Upstream ships its own deployment tooling. Wazuh's installation methods are an all-in-one bash script, distribution packages (rpm/deb), an official Docker Compose stack, Ansible roles, Puppet, and Kubernetes manifests. None of this is shaped like a Cloudron package, and there is no upstream interest in making it so.

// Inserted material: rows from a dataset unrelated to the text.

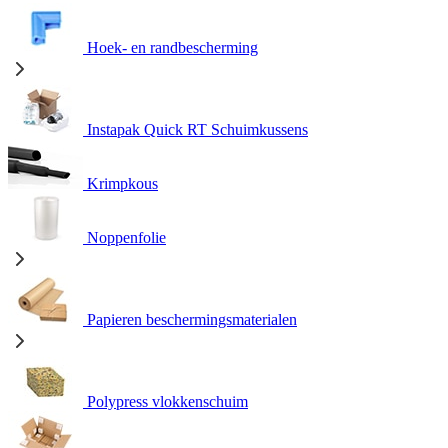
Hoek- en randbescherming
Instapak Quick RT Schuimkussens
Krimpkous
Noppenfolie
Papieren beschermingsmaterialen
Polypress vlokkenschuim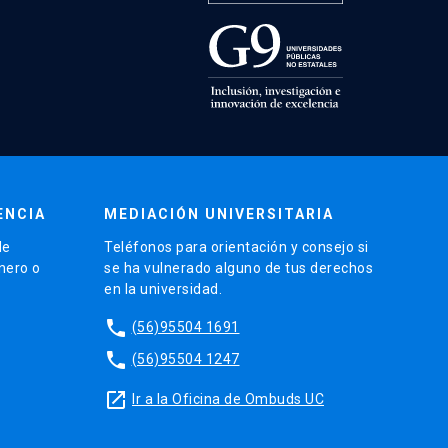
ENCIA
MEDIACIÓN UNIVERSITARIA
de
Teléfonos para orientación y consejo si
énero o
se ha vulnerado alguno de tus derechos
en la universidad.
phone
(56)95504 1691
phone
(56)95504 1247
launch
Ir a la Oficina de Ombuds UC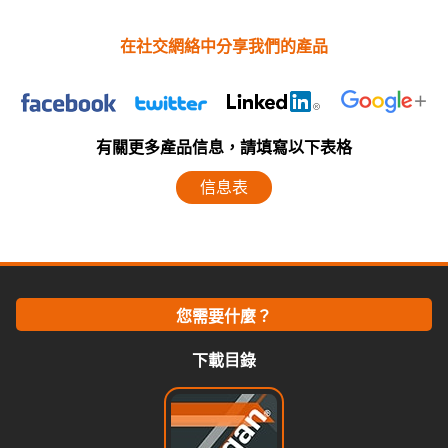
在社交網絡中分享我們的產品
有關更多產品信息，請填寫以下表格
信息表
您需要什麼？
下載目錄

It's a fork-of-a-fork. Wazuh Indexer is a fork of OpenSearch, which is a fork of Elasticsearch. Wazuh Dashboard is a fork of OpenSearch Dashboards, which is a fork of Kibana. Tracking upstream security patches across that lineage is an ongoing maintenance burden that doesn't make sense for a single packager.
Recommendation
Don't package this. If you want SIEM/log monitoring on a Cloudron-class machine, the realistic options are:
Run Wazuh on its own host using the official wazuh-docker Compose stack on a dedicated VM (4–8 vCPU, 16 GB RAM minimum), and let it monitor your Cloudron box as one of its endpoints by installing the Wazuh agent on the Cloudron host. This is the deployment shape Wazuh was designed for.
Use a lighter alternative if your needs are modest. CrowdSec is closer to Cloudron-scale (small Go agent, optional local API, modest RAM) and there's existing community interest in packaging it. Graylog, Loki + Grafana, or even plain journald + rsyslog forwarding cover the "I want to see my logs in one place" use case at a fraction of the footprint.

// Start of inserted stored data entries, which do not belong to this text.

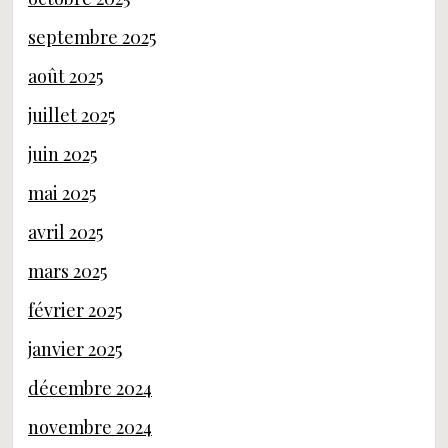
septembre 2025
août 2025
juillet 2025
juin 2025
mai 2025
avril 2025
mars 2025
février 2025
janvier 2025
décembre 2024
novembre 2024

For endpoint hardening on the Cloudron host itself, install a Wazuh agent on the host OS pointing at an external Wazuh manager. The agent is lightweight (~50 MB RAM) and runs fine alongside Cloudron without needing to be a Cloudron app.
If you're absolutely set on running Wazuh "near" Cloudron, the right shape is a separate VM on the same hypervisor or LAN — not a Cloudron app.
Reference
Packaging conventions and templates: forgejo.wanderingmonster.dev/WanderingMonster/cloudron-packaging.